A Labor motion that would have forced a vote on a bill to ban fracking has been defeated amid farcical scenes in the House of Commons.

Politicians have claimed Conservative MPs were being “manhandled” and bullied into voting with the government to oppose a ban, counter to what their manifesto said in 2019.

Conservative whips initially stated the vote on whether to allocate Commons time to consider legislation to stop shale gas extraction was being treated as a “confidence motion” in Liz Truss’s embattled government.

But after a series of Tory MPs signaled they would not take part in the vote, climate minister Graham Stuart caused confusion by telling the Commons: “Quite clearly this is not a confidence vote.”

In an extraordinary turn of events, there are now suggestions that the chief whip Wendy Morton has resigned, according to Sky’s political editor Beth Rigby.

Meanwhile the division list showed 40 Conservative MPs did not take part in the fracking vote at all – including Prime Minister Liz Truss.

It is not clear why the PM did not vote in her own confidence vote.

No votes were recorded for several big names including Boris Johnson, Nadine Dorries, David Davis, Greg Clark, Sir Iain Duncan Smith, Kwasi Kwarteng, Theresa May, Wendy Morton, Alok Sharma, Priti Patel and Ben Wallace.

‘Not entirely clear’ if chief whip is still in post

Jacob Rees-Mogg, the business secretary, told Sky News it is “not entirely clear” if the chief whip remains in her post when asked about the claims.

Mr Rees-Mogg was also probed on the allegations made by Labor MP Chris Bryant that some Conservative MPs shouted at and “manhandled” others in the voting lobbies to get them to vote with the government.

He said he did not see any bullying or physical contact “beyond a female affectionately patting someone on the back” – though “one member used an expletive”.

And he suggested that a junior official in Downing Street “erroneously” said Labour’s fracking motion was no longer a confidence vote – leading to it subsequently being said by Minister for Climate Graham Stuart in the Commons.

Describing the chaotic scenes, Labour’s Chris Bryant told Sky News that one Conservative MP, Alexander Stafford, was “manhandled” and “bullied”.

He said: “There was a bunch of Conservative members who were completely uncertain about whether they were allowed to vote with the Labor motion because of what had been said in the chamber about whether it’s a free vote or a confidence vote.
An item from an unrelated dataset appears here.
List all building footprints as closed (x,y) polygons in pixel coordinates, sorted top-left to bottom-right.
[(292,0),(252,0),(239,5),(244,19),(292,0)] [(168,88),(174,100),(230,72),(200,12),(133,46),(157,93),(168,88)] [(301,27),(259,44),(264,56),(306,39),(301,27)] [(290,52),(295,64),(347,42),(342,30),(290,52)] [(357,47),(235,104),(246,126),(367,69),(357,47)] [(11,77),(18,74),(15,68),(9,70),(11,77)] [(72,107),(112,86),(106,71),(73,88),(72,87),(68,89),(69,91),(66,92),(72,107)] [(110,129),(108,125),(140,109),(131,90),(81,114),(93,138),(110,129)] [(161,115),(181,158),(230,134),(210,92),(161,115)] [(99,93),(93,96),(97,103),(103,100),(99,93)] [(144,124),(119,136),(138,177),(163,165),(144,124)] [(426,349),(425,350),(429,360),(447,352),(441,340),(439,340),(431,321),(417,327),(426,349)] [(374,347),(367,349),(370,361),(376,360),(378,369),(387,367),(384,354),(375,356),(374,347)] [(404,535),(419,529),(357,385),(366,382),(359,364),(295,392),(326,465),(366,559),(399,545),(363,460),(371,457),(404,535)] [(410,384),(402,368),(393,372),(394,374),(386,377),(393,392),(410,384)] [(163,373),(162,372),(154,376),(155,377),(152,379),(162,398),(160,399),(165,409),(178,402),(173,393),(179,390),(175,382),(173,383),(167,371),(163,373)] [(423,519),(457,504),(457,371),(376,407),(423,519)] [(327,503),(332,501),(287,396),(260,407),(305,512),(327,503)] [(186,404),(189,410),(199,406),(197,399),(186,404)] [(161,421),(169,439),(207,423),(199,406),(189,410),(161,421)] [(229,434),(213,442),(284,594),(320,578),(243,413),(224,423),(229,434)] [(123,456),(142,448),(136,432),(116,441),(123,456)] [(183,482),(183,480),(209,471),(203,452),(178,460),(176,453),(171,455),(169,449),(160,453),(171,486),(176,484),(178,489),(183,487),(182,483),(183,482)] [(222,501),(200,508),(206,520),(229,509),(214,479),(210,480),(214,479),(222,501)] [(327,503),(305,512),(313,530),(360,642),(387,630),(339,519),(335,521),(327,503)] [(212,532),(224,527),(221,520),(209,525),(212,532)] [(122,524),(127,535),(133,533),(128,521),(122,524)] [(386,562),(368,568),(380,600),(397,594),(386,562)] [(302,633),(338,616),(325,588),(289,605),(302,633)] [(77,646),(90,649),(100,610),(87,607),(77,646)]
“There was a group – including several cabinet ministers – who were basically shouting at them. At least one member was physically pulled through the door into the voting lobby.”

I have claimed Jacob Rees Mogg, the business secretary, and Theresa Coffey, the deputy prime minister, were among the group that “moved forward with that one member” into the voting lobby.

Mr Stafford – who has previously spoken out against fracking – tweeted earlier today that he had met with Mr Rees Mogg and got a “cast iron guarantee from the Business Secretary that for the first time ever, local people will be able to decide whether they want fracking”.

Mr Bryant said the behavior seen in the lobby tonight was “completely out of order” and he had “never seen anything like that”.

He said he took a photo of the moment, which he will be handing to the chief whip as evidence.

“What is not fine is shouting in the division lobby, aggressing pointing and physical pushing,” he said.

230 MPs voted in favor of the motion, while 326 were against it, a government majority of 96.

Ahead of the Commons showdown, many Conservative MPs expressed disquiet about Ms Truss’s plan to return to fracking where there is “local consent”.

Chris Skidmore, the MP and governmental net-zero tsar, said he would not be voting with the government and was “prepared to face the consequences of my decision.”

A moratorium on fracking was imposed in 2019 after a series of tremors, and the Tory manifesto that year said they would not support it “unless the science shows categorically that it can be safely done”.

A government-commissioned report by the British Geological Survey (BGS) at the time suggested more data was needed, but despite the lack of scientific progress, Ms Truss’s administration has torn up the commitment.

Labor used an opposition day debate on Wednesday to put forward a motion which, if passed, would guarantee time in the Commons for a bill to ban the controversial gas extraction technique for good.

The government responded by saying it was not a motion on fracking, but a confidence motion in the government – and imposed a hard three-line whip.